Aufgaben ▸
**A)** Von wo nach wo führt die Prozession laut der Kolumne über Fronleichnam?
**B)** Setze bitte die Kolumne über Fronleichnam nach ihrem letzten Satz fort.

Textauszug ▸
- - - - -

BZ-Kolumne

Der „alte“ Gott lebt

Manche bezeichnen das, was heute Abend in Stadtmitte passiert, als katholische Demonstration. Und daran stimmt zumindest, dass sich auch in diesem Jahr wieder einige tausend Katholiken in der Innenstadt Berlins versammeln, um das Fest Fronleichnam zu feiern und die sogenannte Fronleichnamsprozession vom Gendarmenmarkt zur St. Hedwigs-Kathedrale zu gehen.

Nicht wenige, die zufällig dabei stehen oder mit Absicht zuschauen, werden sich darüber wundern. Andere werden sich ein bisschen wie zu Hause fühlen; denn in vielen unserer Bundes- und Nachbarländer ist eine solche Prozession gang und gäbe. Und weil der kirchliche Feiertag Fronleichnam vielerorts auch als ein staatlicher Feiertag begangen wird, ist die Zahl derer, die an dieser Prozession teilnehmen, in anderen Städten größer als hier bei uns. Vielleicht doch ein Modell für Berlin?

Aber nicht Zahlen sind ja letztlich entscheidend, sondern die Überzeugung, die Menschen, im wahrsten Sinne des Wortes, be-wegt.

- - - - -

Bereitgestellte Einträge ▸
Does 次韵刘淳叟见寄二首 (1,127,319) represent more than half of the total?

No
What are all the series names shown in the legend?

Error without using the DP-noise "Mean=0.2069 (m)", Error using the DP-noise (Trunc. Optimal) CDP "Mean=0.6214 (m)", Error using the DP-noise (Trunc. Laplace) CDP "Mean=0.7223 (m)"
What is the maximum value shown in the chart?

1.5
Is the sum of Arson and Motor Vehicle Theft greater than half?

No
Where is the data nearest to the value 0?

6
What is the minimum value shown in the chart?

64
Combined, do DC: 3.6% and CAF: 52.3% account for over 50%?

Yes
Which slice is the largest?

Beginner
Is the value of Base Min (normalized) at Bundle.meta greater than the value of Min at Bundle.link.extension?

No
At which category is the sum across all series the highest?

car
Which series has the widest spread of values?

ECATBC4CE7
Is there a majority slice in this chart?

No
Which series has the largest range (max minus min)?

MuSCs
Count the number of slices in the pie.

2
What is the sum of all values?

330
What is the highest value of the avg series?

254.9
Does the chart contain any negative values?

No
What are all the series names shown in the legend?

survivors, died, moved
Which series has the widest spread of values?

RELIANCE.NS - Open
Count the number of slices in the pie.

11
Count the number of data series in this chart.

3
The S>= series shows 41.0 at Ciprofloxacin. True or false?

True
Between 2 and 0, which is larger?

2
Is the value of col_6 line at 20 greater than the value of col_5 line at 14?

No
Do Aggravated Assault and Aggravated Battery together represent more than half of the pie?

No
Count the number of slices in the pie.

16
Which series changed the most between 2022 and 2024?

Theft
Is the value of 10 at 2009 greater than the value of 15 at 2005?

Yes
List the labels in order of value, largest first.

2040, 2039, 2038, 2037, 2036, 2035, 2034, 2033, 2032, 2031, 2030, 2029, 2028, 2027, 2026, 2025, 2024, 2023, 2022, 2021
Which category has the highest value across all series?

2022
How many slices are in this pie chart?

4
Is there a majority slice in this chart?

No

- - - - -

Lösungen ▸
**A)** Vom Gendarmenmarkt zur St. Hedwigs-Kathedrale.

**B)**
Wer das Fest Fronleichnam – übersetzt: lebendiger Leib des Herrn – verstehen will, muss allerdings weit zurückgehen: nämlich bis zum Letzten Abendmahl, das Jesus mit seinen Jüngern gefeiert hat. Dort hat Jesus Brot und Wein genommen, seinen Segen darüber gesprochen und gesagt: „Das ist mein Leib und das ist mein Blut – für euch“.

Dann hat er dieses Brot und diesen Wein seinen Jüngern gegeben und sie aufgefordert: „Tut dies zur Erinnerung an mich“. Seitdem feiert die Katholische Kirche dieses Abendmahl sozusagen weiter. Sie tut es in der festen Überzeugung, dass Jesus Christus unter den Zeichen von Brot und Wein dabei leibhaftig gegenwärtig wird. Und einmal im Jahr trägt sie dieses leibhaftige Brot durch die Straßen unser Alltäglichkeit, um zu zeigen: Gott gehört zum Leben. Er ist so wichtig – wie das tägliche Brot.

Berlin sei eine gottlose Stadt, wird hier und da immer wieder einmal behauptet. Die Fronleichnamsprozession heute Abend ist eine Demonstration des Gegenteils: Der „alte“ Gott lebt – auch in unserer Stadt.